Das Jahr 1939 bleibt mit 103.710 Austritten weiterhin das Rekordjahr.
Allerdings
war von der klerikalfaschistischen Diktatur die Jahre vorher der Kirchenaustritt
praktisch verboten worden (Austretende mussten sich einer "Prüfung ihres
Geisteszustandes" unterziehen), der klerikalfaschistische Terror zwang
zudem massenhaft Ausgetretene zum Wiedereintritt und sogar ungetaufte Kinder
zur Taufe. Dass dann unter dem Naziregime ab Herbst 1938 der Kirchenaustritt
wieder normal möglich war, steigerte darum die Austrittszahlen zu diesem Rekordhoch.
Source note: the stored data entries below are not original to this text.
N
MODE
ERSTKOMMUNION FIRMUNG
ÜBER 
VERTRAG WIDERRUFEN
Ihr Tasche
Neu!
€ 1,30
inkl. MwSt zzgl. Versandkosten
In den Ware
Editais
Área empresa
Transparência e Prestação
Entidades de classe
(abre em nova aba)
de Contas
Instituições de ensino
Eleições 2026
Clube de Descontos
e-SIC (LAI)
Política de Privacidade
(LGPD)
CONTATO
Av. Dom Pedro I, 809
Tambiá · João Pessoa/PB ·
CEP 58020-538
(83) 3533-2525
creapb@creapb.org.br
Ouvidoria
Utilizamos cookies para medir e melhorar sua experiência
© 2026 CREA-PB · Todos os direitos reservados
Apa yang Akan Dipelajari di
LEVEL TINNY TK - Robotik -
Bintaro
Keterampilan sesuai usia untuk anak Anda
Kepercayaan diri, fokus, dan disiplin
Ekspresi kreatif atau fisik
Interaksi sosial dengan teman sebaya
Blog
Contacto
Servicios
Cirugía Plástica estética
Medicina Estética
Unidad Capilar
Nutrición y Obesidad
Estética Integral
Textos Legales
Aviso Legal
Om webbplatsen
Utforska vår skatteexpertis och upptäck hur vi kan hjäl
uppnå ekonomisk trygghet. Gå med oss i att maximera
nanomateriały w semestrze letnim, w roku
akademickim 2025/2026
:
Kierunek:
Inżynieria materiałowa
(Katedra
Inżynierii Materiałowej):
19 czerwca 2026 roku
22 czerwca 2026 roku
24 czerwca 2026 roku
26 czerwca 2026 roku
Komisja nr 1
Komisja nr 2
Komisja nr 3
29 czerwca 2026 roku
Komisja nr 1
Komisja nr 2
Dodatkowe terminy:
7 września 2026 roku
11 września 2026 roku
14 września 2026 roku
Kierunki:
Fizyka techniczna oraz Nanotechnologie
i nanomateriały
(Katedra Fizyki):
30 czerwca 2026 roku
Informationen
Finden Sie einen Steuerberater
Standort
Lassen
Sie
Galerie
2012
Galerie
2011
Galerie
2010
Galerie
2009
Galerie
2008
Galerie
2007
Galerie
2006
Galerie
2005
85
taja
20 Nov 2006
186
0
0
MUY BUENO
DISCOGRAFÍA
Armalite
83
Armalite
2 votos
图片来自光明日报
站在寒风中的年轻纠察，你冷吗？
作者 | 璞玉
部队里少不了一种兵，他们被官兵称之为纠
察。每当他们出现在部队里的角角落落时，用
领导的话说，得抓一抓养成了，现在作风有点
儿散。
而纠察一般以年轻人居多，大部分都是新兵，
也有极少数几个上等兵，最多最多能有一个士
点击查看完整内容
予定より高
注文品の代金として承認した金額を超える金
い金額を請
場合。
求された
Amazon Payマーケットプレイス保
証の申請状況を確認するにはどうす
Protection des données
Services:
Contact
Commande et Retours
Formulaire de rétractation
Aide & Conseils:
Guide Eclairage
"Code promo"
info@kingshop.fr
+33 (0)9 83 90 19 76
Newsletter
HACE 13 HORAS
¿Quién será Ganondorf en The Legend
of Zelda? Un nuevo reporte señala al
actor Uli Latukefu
Das hatte weniger mit dem Naziregime als mit dem Zorn über die vergangene klerikalfaschistische
Diktatur unter Dollfuß und Schuschnigg zu tun (siehe dazu: "Der
Weg in den Faschismus").
2010 brauchte die katholische Kirche
keinen Dollfuß und keinen Hitler mehr für diesen Nachkriegsrekord. Das Auffliegen
der jahrzehntelang vertuschten klerikalen Sexualverbrechen und Gewalttaten gab
vielen ohnehin kirchenfernen Menschen den Anstoß, diesen Verein nicht mehr finanziell
zu unterstützen. Allerdings hat die katholische Kirche nach (seit der letzten
Volkszählung 2001 amtlich nicht mehr überprüften) eigenen Angaben
immer noch rund 5.450.000 Mitglieder.
Der Theologe
Paul Zulehner zitierte am 11.1. aus der noch nicht veröffentlichten Religionsstudie
2010: 32 Prozent der österreichischen Kirchenmitglieder haben demnach schon
an einen Kirchenaustritt gedacht. Zum Austritt entschlossen waren davon 13 %,
der Rest hat zur Hälfte noch keine Entscheidung getroffen, die andere Hälfte
will trotzalledem nicht austreten. "Die kontinuierliche Austrittsentwicklung
ist der Hinweis darauf, dass eine Epoche für die Kirche in Europa zu Ende geht,
man konnte in Europa nur Bürger sein, wenn man Katholik war", sagte Zulehner
im ORF-Morgenjournal. Ja! Die Zeiten der katholischen Allmacht sind vorbei.
Unumkehrbar vorbei.
Wenn man Zulehners Prozente in Zahlen umsetzt: 2009 gab es offiziell rund 5.530.000 Mitglieder, davon sind 32 % 1.770.000, davon wieder 13 % sind 230.000. Somit wurde das Plansoll der Religionsstudie 2010 bei weitem nicht erfüllt, es gibt gut 140.000, die zum Austritt entschlossen sind, aber es bisher nicht getan haben. Weitere 780.000 warten mit ihrem Entschluss noch und nochmals dieselbe Zahl auf die nächsten Skandale, um es sich dann vielleicht den Austritt wiederum zu überlegen. Man kann also sagen, die katholische Kirche hält sich trotz allem recht gut. Weil wenn man dazu noch die hohe Zahl der Menschen ins Auge fasst, die zwar Kirchenmitglied sind, aber praktisch religionsfrei leben, dann sind die Austritte eigentlich überraschend wenig.